Texto de lectura -
América Latina y el «horror perfecto»

Los antecedentes abundan. Desde el uso de la psicología para torturar en la Alemania nazi, la España franquista o la Francia colonial en Argelia, hasta el siniestro experimento contra el pueblo inuit, o las de la CIA en Canadá, todo fue fusionado en América Latina para que los dictadores también llegaran al horror perfecto. El psiquiatra mexicano Salvador Roquet, el psicoanalista brasileño Amílcar Lobo, el psicólogo chileno Hernán Tuane y su par uruguayo Dolcey Brito son solo algunos, los más notorios y siniestros quizás, que llevaron sus conocimientos científicos a los subsuelos del infierno.

Actividad - Sigue escribiendo el texto sobre la psicología usada para torturar en las dictaduras de América Latina, justo después de su última oración.

Datos del ejercicio -
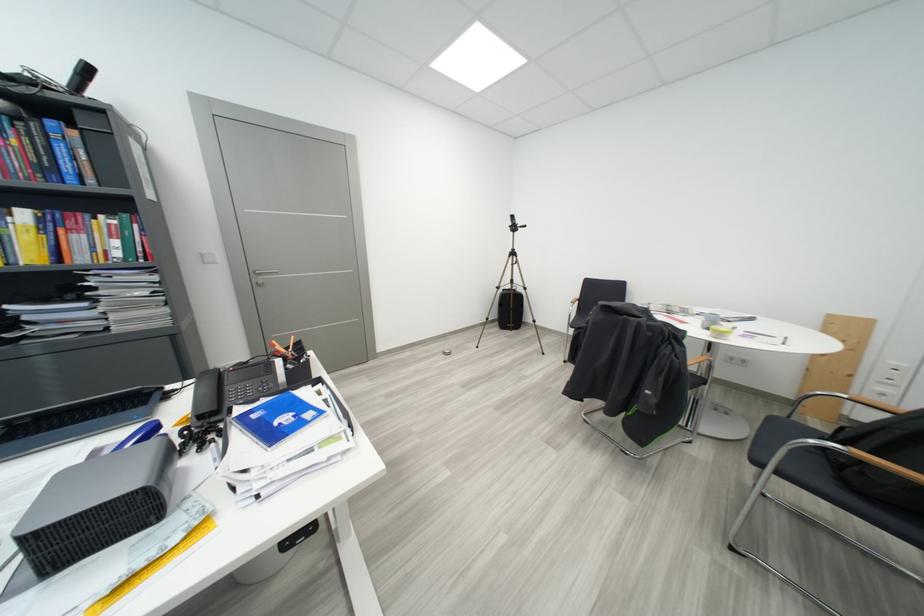
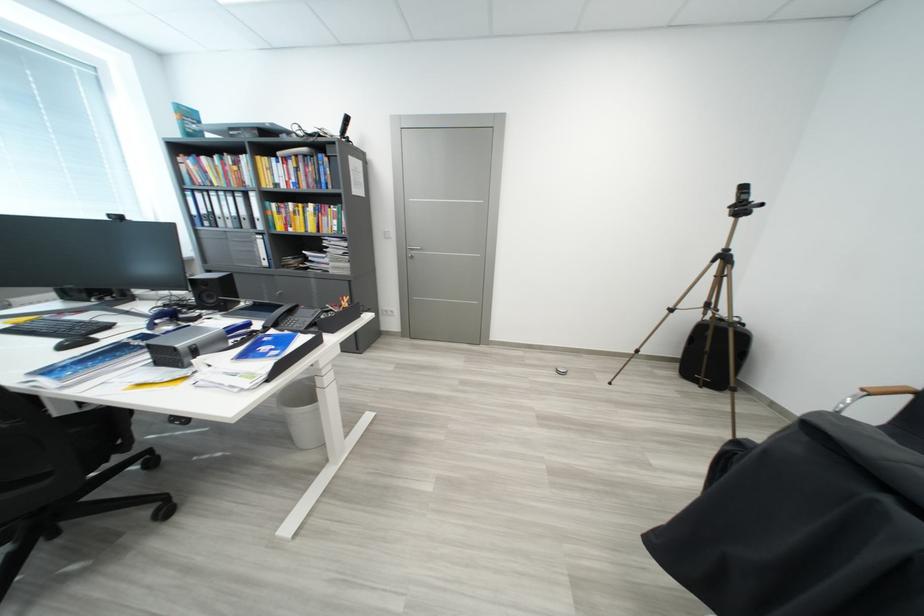
Question: The camera is either moving clockwise (left) or counter-clockwise (right) around the object. The first image is from the beginning of the video and the second image is from the end. Is the camera moving left or right when shooting the video?

Choices:
 (A) Left
 (B) Right

Answer: (B)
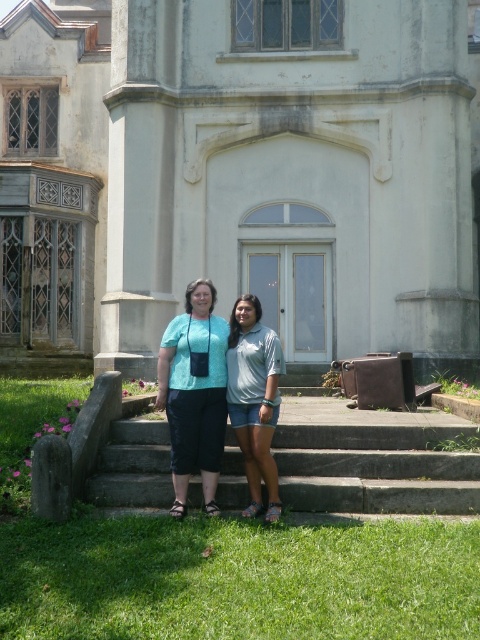
You are standing at the base of the stone steps leading to the old building. You see two points marked in the image. The first point is at coordinates point (455, 628) and the second is at point (248, 397). Which of these points is closer to you, the observer?

Point (455, 628) is in front of point (248, 397), so it is closer to you as the observer.

You are standing in front of the old building and notice the green grass at lower center and the matte teal blouse at center. From your perspective, which object is positioned to the right of the other?

The green grass at lower center is to the right of the matte teal blouse at center.

You are a delivery person standing on the stone steps in front of the old building. You need to place a package on the green grass at lower center. The package is 1.5 meters long. If you start placing it from where you are standing next to the blue denim shorts at center, will the entire package fit on the grass without going beyond the grass area?

The distance between the green grass at lower center and the blue denim shorts at center is 1.41 meters. Since the package is 1.5 meters long, it will extend beyond the grass area by approximately 0.09 meters, so it won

Respuesta -
Brito es el ejemplo más cercano. Murió en 2016, impune, elegido por el grupo francés Casino como jefe de Relaciones Humanas de su cadena de supermercados Géant, Disco y Devoto en Uruguay. Antes, y aunque ya se conocía su prontuario, había sido designado “académico de honor” de las carreras de Derecho y de Filosofía, Ciencias y Letras de la Universidad Católica. El presidente Luis Lacalle Pou fue uno de sus alumnos en la cátedra de Ética Ciudadana de la carrera de abogacía. Testimonios recogidos a partir del fin de la dictadura (1973-1985) lo definieron como “un sádico planificador de la tortura, el arquitecto que diseñó el monstruoso programa de experimentación psicológica de la cárcel del pueblo de Libertad”.

“El juego que Brito jugaba –explicó en su testimonio el pianista argentino Miguel Ángel Estrella, cautivo de la dictadura uruguaya entre 1978 y 1980– requería el constante manejo de la salud mental del prisionero, para saber cuándo empujarlo a la depresión u otros desórdenes, y cuándo apartarlo del momento del suicidio”. Analizó después: “Hay hombres que usan su capacidad intelectual para perturbar hasta enloquecer a otros que no tienen más defensa que su fuerza moral”.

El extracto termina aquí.